Post # 1
So I talk about getting married a fair bit these days and he has obviously realised that I am waiting and have been more actively waiting recently. I’m keen, let’s put it that way. But he’s just not ready. He thinks we need a few years to be in a financial situation where we can afford a wedding and so he can’t imagine himself proposing now, at a time when he doesn’t think a wedding is something we can afford.
The really silly thing?
The other weekend at the beach, we made a deal that IF I win the lotto, he will marry me right away.
The really, really silly thing?
Since then, I have found myself buying lotto tickets even though I know my chances of winning are so tiny that I’m just wasting money I could be saving for an eventual wedding. Aaaaargh!
Any other bees had their SO made an impossible deal with them like this?
Post # 3
Well it makes sense. I see his oint of view. If the wedding is important, then financially you will need the money to get married. However, being engaged for a couple years isn’t bad either. You could always tell him you don’t mind a longer engagement.
Sounds like your guy is a ducks in a row kinda guy. Hopefully you win the lotto soon!!
Post # 4
@Cash000: Ducks in a row? I’ve never heard that expression before……..
Post # 5
Well I guess I mean kind of like, he likes to have everything in order, step by step kind of goals. Instead of, ” Go with the flow”. I may have used the term incorrectly though!!
Post # 6
@Cash000: Yeah, that he is. But the point is that an engagement gives you time to save up! I have said all of this, of course. It’s just frustrating.
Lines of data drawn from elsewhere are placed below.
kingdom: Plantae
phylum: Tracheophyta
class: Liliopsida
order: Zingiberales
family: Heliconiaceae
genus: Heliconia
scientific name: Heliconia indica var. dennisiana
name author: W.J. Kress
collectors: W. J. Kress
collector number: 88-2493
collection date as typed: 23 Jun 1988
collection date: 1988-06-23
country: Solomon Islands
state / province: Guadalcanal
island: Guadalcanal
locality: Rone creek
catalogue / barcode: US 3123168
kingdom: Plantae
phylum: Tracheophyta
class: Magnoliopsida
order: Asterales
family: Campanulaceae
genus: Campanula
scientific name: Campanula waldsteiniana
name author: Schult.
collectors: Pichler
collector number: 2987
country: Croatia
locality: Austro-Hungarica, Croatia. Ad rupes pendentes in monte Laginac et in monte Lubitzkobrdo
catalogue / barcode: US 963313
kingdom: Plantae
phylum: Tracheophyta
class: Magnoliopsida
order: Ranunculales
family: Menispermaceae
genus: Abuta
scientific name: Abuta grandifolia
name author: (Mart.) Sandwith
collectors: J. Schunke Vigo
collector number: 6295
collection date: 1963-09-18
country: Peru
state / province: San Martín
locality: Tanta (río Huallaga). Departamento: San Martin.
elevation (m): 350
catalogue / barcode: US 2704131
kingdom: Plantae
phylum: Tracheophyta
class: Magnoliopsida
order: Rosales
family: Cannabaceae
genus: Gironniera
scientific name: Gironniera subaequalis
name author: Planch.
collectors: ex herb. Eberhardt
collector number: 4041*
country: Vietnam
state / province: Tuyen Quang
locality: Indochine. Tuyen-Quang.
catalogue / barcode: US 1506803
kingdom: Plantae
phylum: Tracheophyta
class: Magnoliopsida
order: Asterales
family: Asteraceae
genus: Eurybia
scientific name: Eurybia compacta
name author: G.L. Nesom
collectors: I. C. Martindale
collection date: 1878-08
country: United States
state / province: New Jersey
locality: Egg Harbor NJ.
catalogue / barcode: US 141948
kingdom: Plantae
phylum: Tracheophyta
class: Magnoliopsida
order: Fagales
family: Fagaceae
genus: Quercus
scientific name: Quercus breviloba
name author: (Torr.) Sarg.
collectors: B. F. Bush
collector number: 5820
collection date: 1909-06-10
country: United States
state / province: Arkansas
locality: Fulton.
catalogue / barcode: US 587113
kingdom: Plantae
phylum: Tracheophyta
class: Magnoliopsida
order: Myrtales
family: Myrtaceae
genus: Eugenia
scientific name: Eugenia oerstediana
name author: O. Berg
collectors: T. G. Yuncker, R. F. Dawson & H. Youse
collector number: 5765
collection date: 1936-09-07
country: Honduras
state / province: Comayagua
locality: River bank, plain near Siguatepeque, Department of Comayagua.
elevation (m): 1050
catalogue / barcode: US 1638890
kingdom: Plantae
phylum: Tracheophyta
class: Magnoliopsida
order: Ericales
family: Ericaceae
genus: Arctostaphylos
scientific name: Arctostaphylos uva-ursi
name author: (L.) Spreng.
If money is the only thing stopping him (which it must be if he said yes to the lotto thing, even though he has previously said he doesn’t feel emotionally ready either), then I am just going out of my mind trying to think up magical ways to get rich quick!
Post # 7
If my FI said he’d only marry me if I got rich, I’d tell him I’d only marry him if he sprouted a 9″ penis.
Seriously. I just dont understand why people let money come in the way of getting married. It costs $50 at the court house to get married. If you’re only getting married to have a wedding, well then, that’s a different story altogether.
Post # 8
let’s remember what the real meaning of marriage is here people… love, not a $30,000 circus.
Post # 9
Did he give you an ammount you had to win, cause it’s relatively easy to win like 5 bucks, so keep trying!
Post # 10
Your bf is a very smart man. Do you want to be 5000, 10000, 30000 or more in debt? Probably not…. so do yourself a favor and open a savings account on the side and just throw money in there that way you know you’re getting yourself closer just be doing so.
Post # 11
What if he wins the lottery?
Post # 12
Some men feel like they can’t get married unless they can financially support their wife and future family. Maybe he doesn’t care about paying for the wedding. Maybe it’s the mortgage and the babies that he’s thinking about.
I don’t think it’s right or wrong of him to feel that way. He wants to be able to support you and your dreams. There’s probably also financial pressure related to the ring. I’m guessing you’ll have to wait until he’s ready. I’ve read about very few bees whose BFs changed their minds about being “financially secure” before getting engaged, let alone married.
Post # 13
@Cash000: You used the term “ducks in a row” correctly. I just don’t think it’s a term that’s used in the UK.
@VickyAurea: Stop buying lottery tickets!!! LOL!
Post # 14
If I were you I would totally buy a fake “winning” ticket and scratch it in front of him and then watch his reaction when you “win”!!!!
Also…..even if you win $2.00 on a lottery ticket you still are techinically winning the lottery….
Post # 15
Is it about marrying him or having a wedding? He has a point if it’s a wedding you want, but if it’s just about tying the knot, well, that really doesn’t cost very much.
Post # 16
Mt fi felt the same way… he said he would only propose when we were financially stable with solid jobs. I was frustrated at the time, but he was right. I would not have taken kindly to a three or four year engagement, waiting around to have the money for a wedding. Instead, he proposed as soon as we were settled, and a year later, we’re getting married. It’s worth the wait.